It is a curious thing, the way man is forever boasting of his grand march of progress when all he has done is exchange an old master for a brand-new driver with a shinier whip. We look back with a shudder at the poor, ignorant savages who fell under the spell of the poppy and the leaf, yet we walk the streets today with our noses glued to a little glass brick, entirely convinced that we are the very pinnacle of creation.

For thousands of years, the devil had to rely on the soil to brew his mischief. A man had to go out and cultivate the earth, waiting on the rain and the sun just to coax a few nitrogenous organic compounds out of a plant that was only trying to keep from being eaten by bugs. These alkaloids were a clever defense for the weed, but they proved a downright catastrophe for the human creature, who discovered that a mouthful of smoke or a bitter swallow could bypass the brain’s natural watch-guards and set off a glorious, artificial jubilee in his skull.
The brain, being a lazy sort of organ, would look at this flood of joy, decide its own daily labor was no longer required, and simply shut down the local factory. It was a localized business, this old-fashioned ruin, limited by the speed of a horse or the capacity of a sailing ship. But look how far we have come. We have outgrown the tedious labor of farming. We have migrated from the plantation to the laboratory of the mind, replacing the raw chemistry of the field with the architecture of the algorithm.
We do not need to harvest the juice of the bulb anymore when we can process data alkaloids, which are highly refined, computationally optimized units of information engineered specifically to pick the locks of human nature. The modern peddler does not deal in physical contraband; he deals in a variable reward schedule, a little red badge of notification, or a clever snippet of moving picture that catches the eye and holds it fast.

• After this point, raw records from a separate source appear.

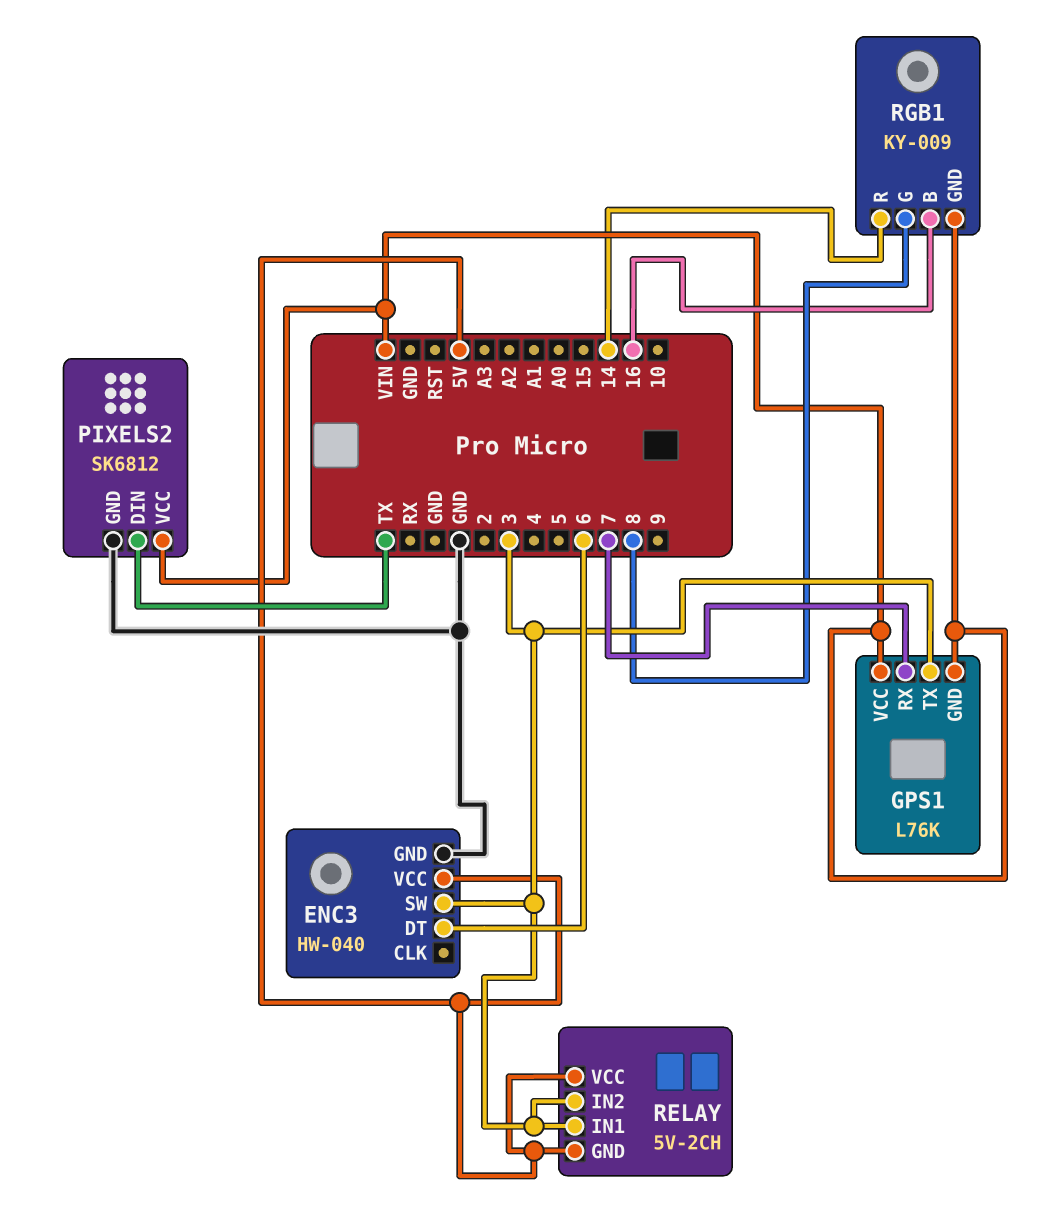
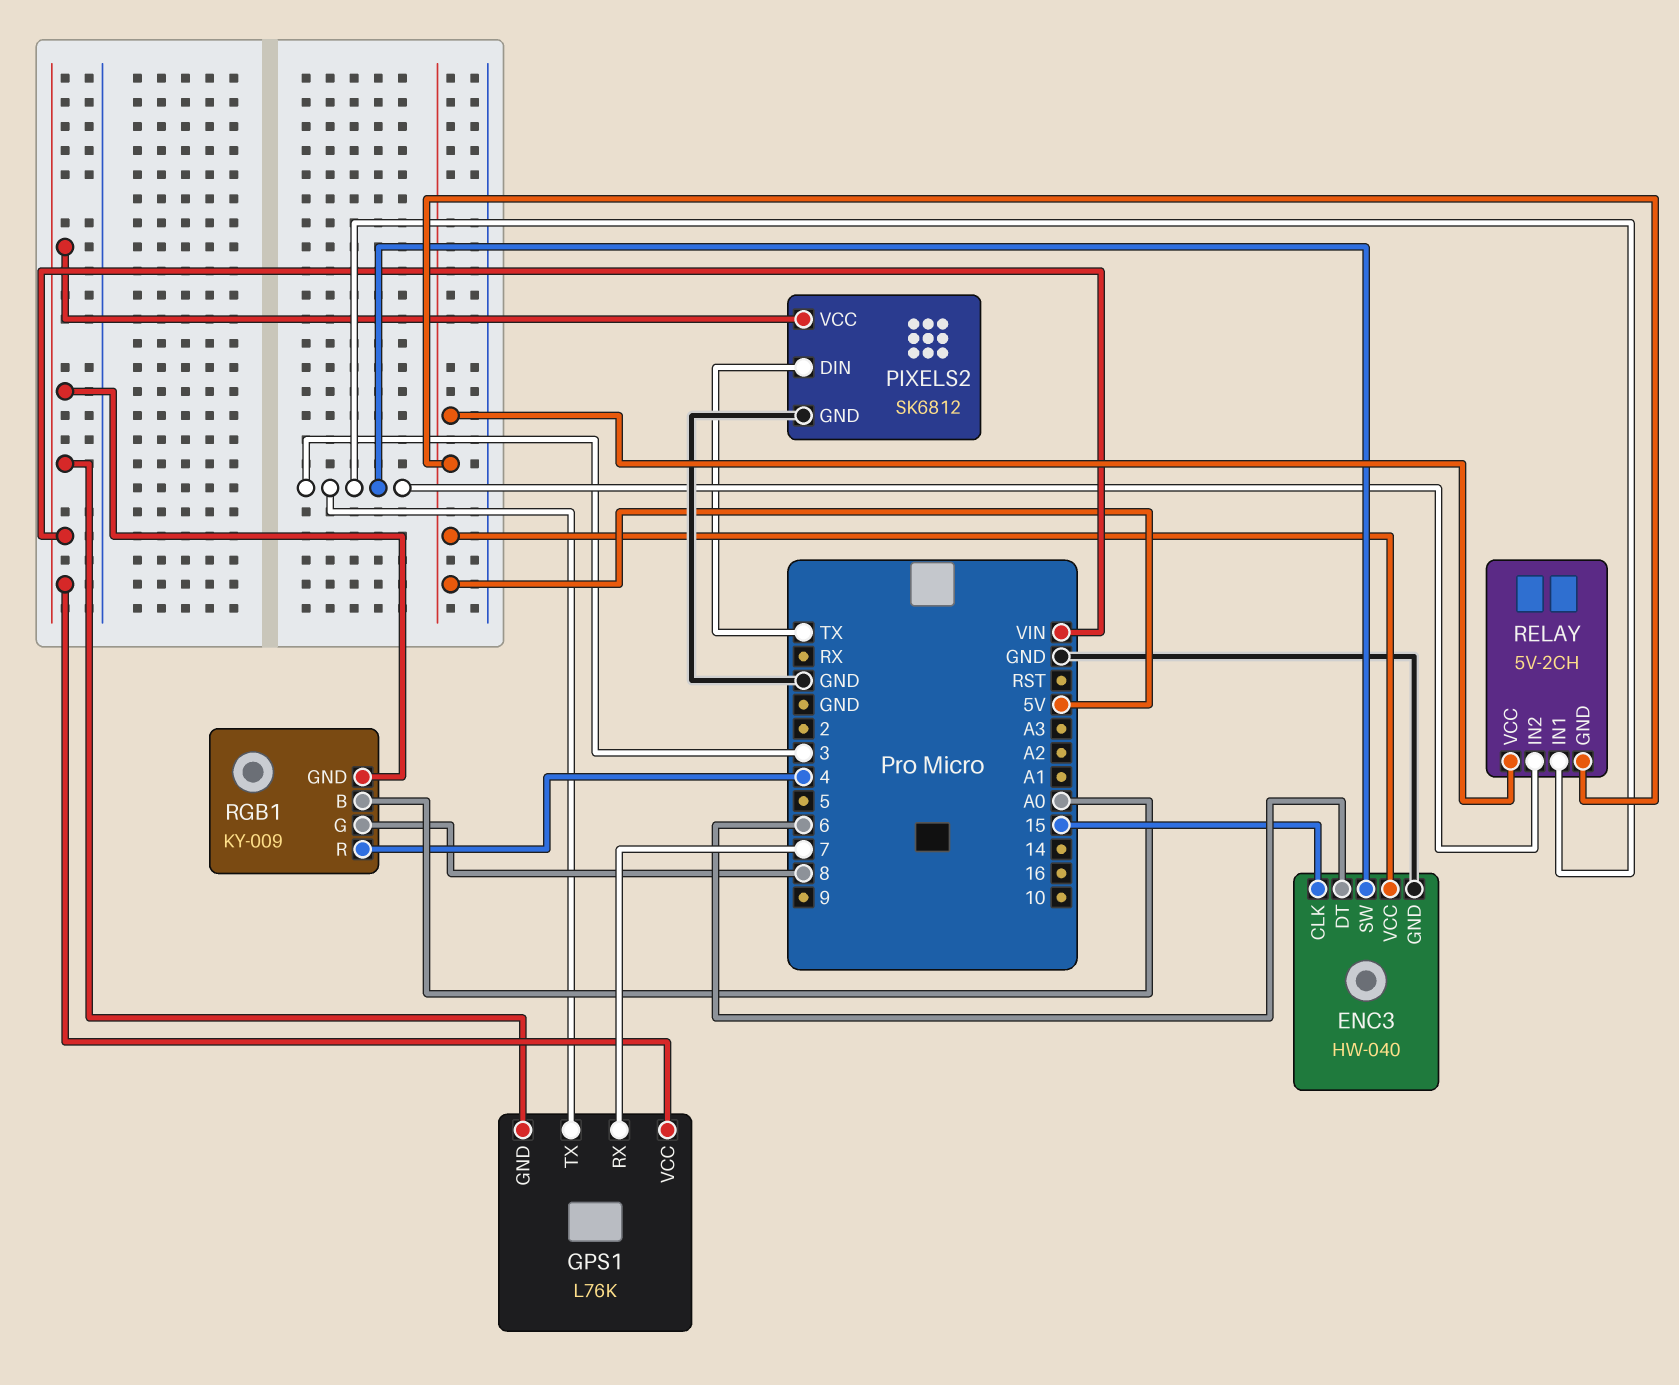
ENC3 pin CLK: none -> 15
RGB1 pin B: 16 -> A0
RGB1 pin R: 14 -> 4

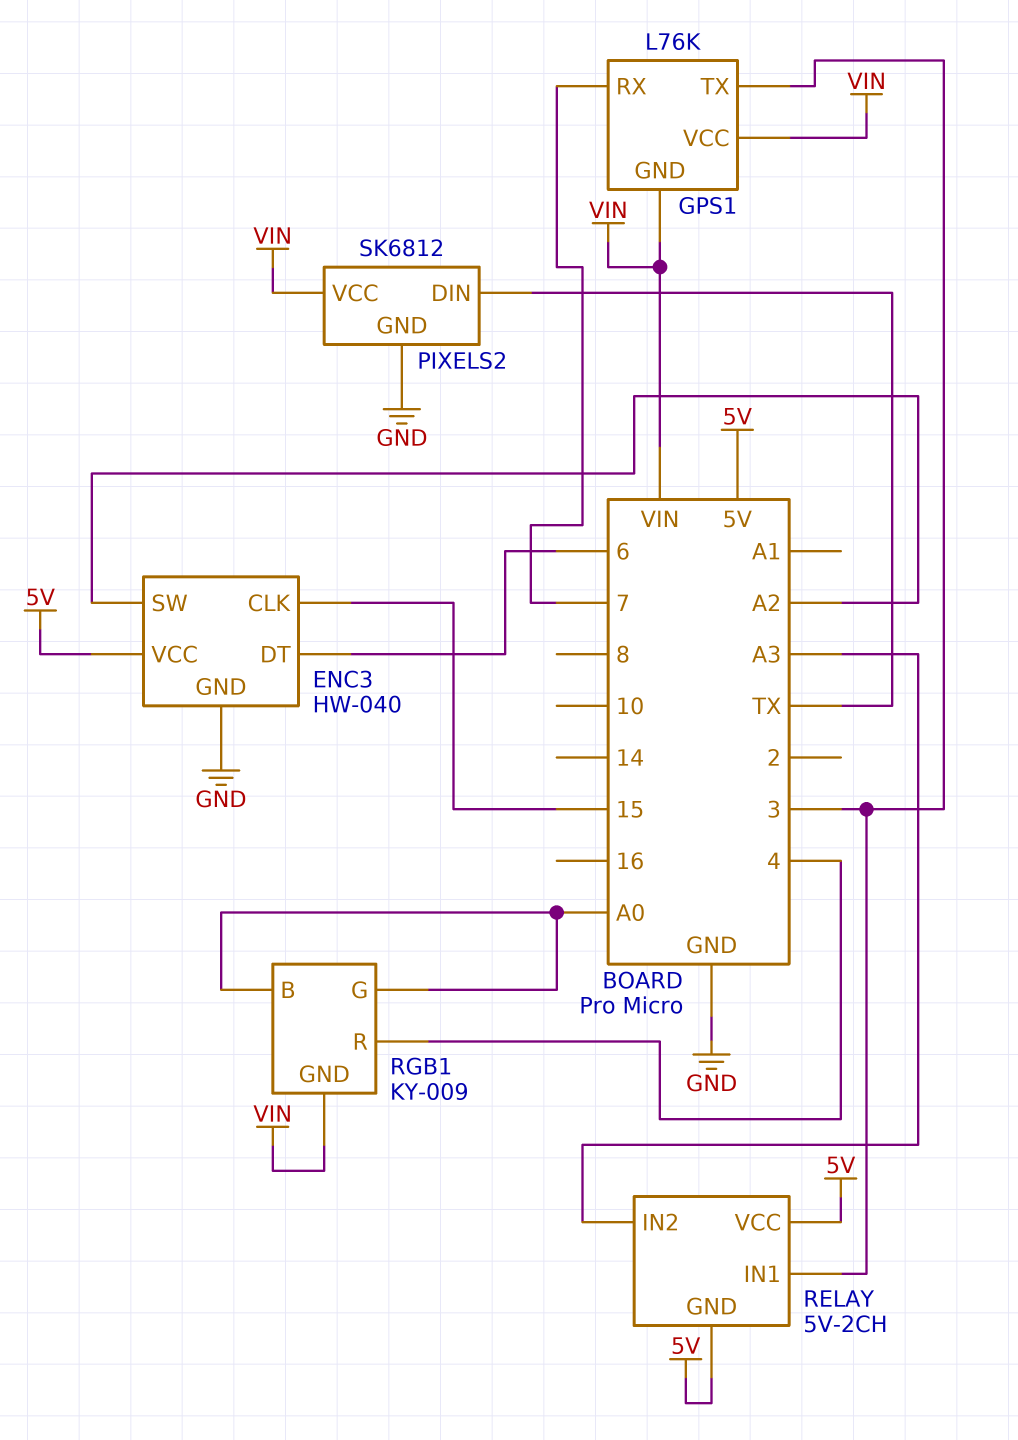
ENC3 pin SW: 3 -> A2
RELAY pin IN2: 3 -> A3
RGB1 pin G: 8 -> A0

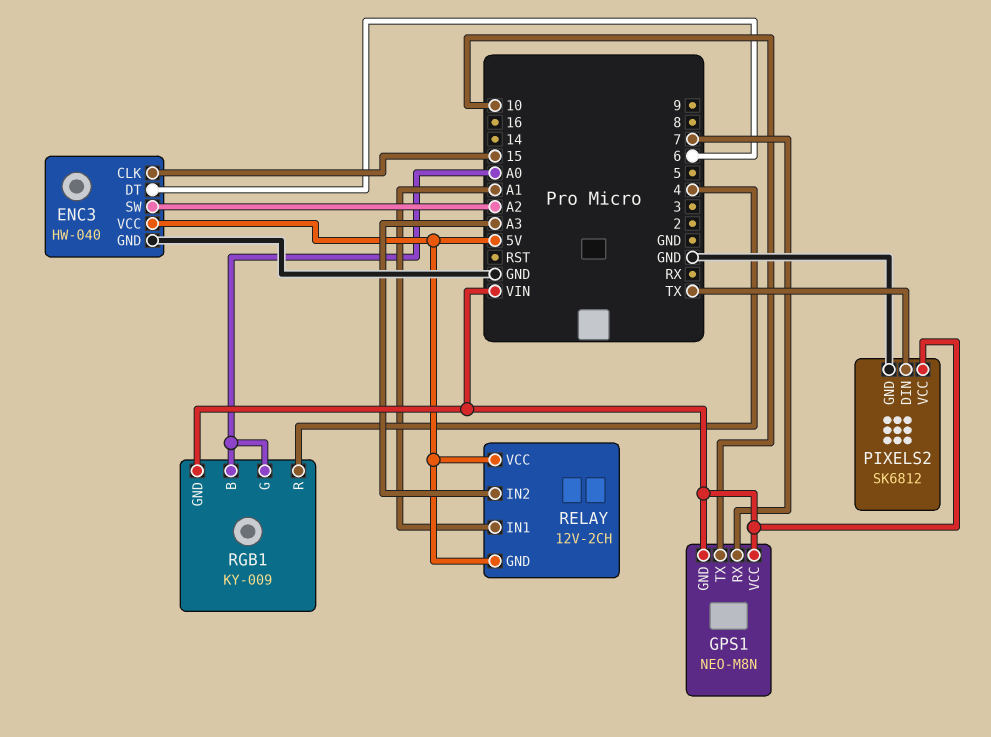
GPS1: L76K -> NEO-M8N
GPS1 pin TX: 3 -> 10
RELAY: 5V-2CH -> 12V-2CH
RELAY pin IN1: 3 -> A1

The clever engineers in their clean offices take the raw observations of human weakness and refine them into synthesized engagement, producing a product so potent it makes the old-time opium dens look like Sunday schools. The ancient, simple machinery inside a man’s head cannot tell the difference between the thrill of an honest meal and the phantom whistle of an anonymous approval from three thousand miles away.
The true beauty of this modern ruin, however, lies in its marvelous efficiency of distribution. In the old days, if a man took a notion to ruin his life with a chemical, he generally had to find some low companion to show him the way, and the infection spread no faster than a body could walk down an alley.
Today, we have perfected the peer-to-peer transmission of our afflictions. A man sits alone in his room, catches a digital fever for frantic speculation or despairing thoughts, and before he can even blink, the machine has used his very breath to infect a thousand strangers in Ohio and Japan. We have turned the victim into the drummer, making every consumer an active distributor in a vast, invisible network of contagion.
When you strip away the high-sounding language of the technicians, you find that the ledger balances out exactly where it always did. The human nervous system is an old, analog instrument playing a tune it never practiced, and it cares nothing for the pedigree of the thing that strikes the keys.
Whether a man destroys his peace by chewing on a leaf grown in the dirt or by staring into a glowing box that feeds him a calculated sequence of numbers, the internal bonfire burns the same wood. The fuel changes from carbon to code, but the fire is identical. We have merely emancipated our vices from the clumsy limitations of matter, turning them into pure, weightless information that flies around the globe at the speed of light, leaving the lonely, primitive soul to settle the bill.